Last updated 18th June 2021.
Type h for help.
Online info for the SDB language at http://semantic-db.org/docs/usage3/
Let's enter in the above sample learn rules:
sa: age |Fred Smith> =>
sa: friends |Fred Smith> => |Jane> + |Mary> + |Robert> + |Jack> + |Tim>
sa: spelling |Fred Smith> => |F> . |r> . |e> . |d> . | > . |S> . |m> . |i> . |t> . |h>
And that is it! We have successfully defined three linear operators that act on the "Fred Smith" ket: "age", "friends" and "spelling". Or in other words, we have added some knowledge to our associative memory system. To query the system, we apply the desired operator to the desired ket.
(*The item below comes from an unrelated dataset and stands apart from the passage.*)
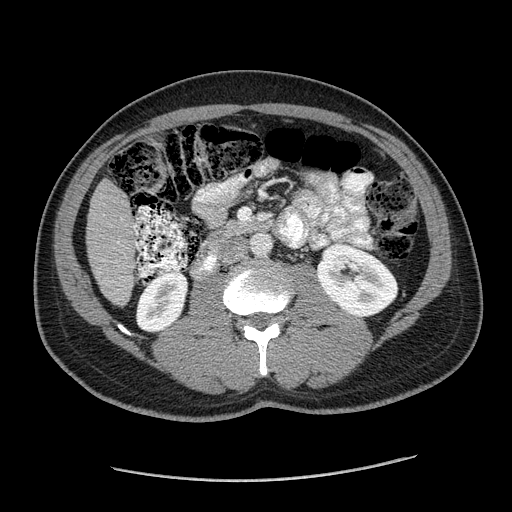
Contrast-enhanced abdominal CT (liver protocol), one axial slice; position 45 of 182 along the scan axis; reconstruction kernel STANDARD; soft-tissue window (W 400 / L 40 HU); 512 × 512 image matrix, field of view 400 × 400 mm. From the clinical record (not read from this slice): diagnosis: hepatocellular carcinoma (patient treated with transarterial chemoembolisation; whether this scan precedes or follows treatment is not stated here); TNM stage (as recorded): Stage-I.
Outlined on this slice (semi-automatically segmented with operator editing):
- liver parenchyma outside the tumour (the mass and vessels are separate outlines, so this box may not span the whole liver): bounding box (x1, y1, x2, y2) in pixels: (86, 178, 138, 304)
- portal vein: (136, 231, 138, 233)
Say we want to know Fred's friends:
sa: friends |Fred Smith>
|Jane> + |Mary> + |Robert> + |Jack> + |Tim>
How about we next learn the ages of Fred's friends by using these learn rules:
sa: age |Jane> => |25>
sa: age |Mary> => |26>
sa: age |Robert> => |31>
sa: age |Jack> => |29>
sa: age |Tim> => |37>
Then we can ask the age of someone individually, in this case Robert, or we could use operator chaining, and operator linearity, to see the ages of all of Fred's friends at once. So, let's do that:
sa: age |Robert>
sa: age friends |Fred Smith>
|25> + |26> + |31> + |29> + |37>
Finally, we are starting to see a little of the power of this scheme. It takes a little bit of setup work to define operators, but once we have them they are a powerful means of representing changes in the state of a system. In this case we step from a single active node the "Fred Smith" node, to the collection of nodes that represent Fred's friends, to the collection of nodes that represent their ages. This scheme very easily and compactly describes such systems as mapping words to their plurals and back, or stepping through family trees. For example the query for Sam's mother's father's sister would be:
sa: sister father mother |Sam>
For those a little more math inclined, we can note that applying these linear operators to a system state is in fact sparse matrix multiplication. So the "friends" operator can be interpreted as a transition matrix from people to their vector of friends. And the "age" operator is a transition matrix from people to their ages. The advantage of our scheme is that we don't require a dense representation, since in most cases the data is actually sparse. Say you had the ages of 300 people, with age ranges 1 to 100, a dense representation would require a 300*100 matrix. But almost all values in that matrix would be 0. Another example is the dataset that maps actors to the list of movies they have starred in, and movies to the list of actors in that movie. A naive dense matrix representation would be huge, with the vast majority of the entries 0. In the SDB language we can much more efficiently represent this knowledge. On the other hand, systems like artificial neural nets usually require dense representations, and for that the SDB language is less than ideal.
There is much, much more the SDB language, see the usage docs for terse descriptions of the language features. For example, only the simplest operators are linear, most of them are much more "complicated". But the above serves as an introduction to the founding principles of the SDB language. Don't forget to check the bottom of the usage docs page for example files, and the examples page for explanations of some of the examples.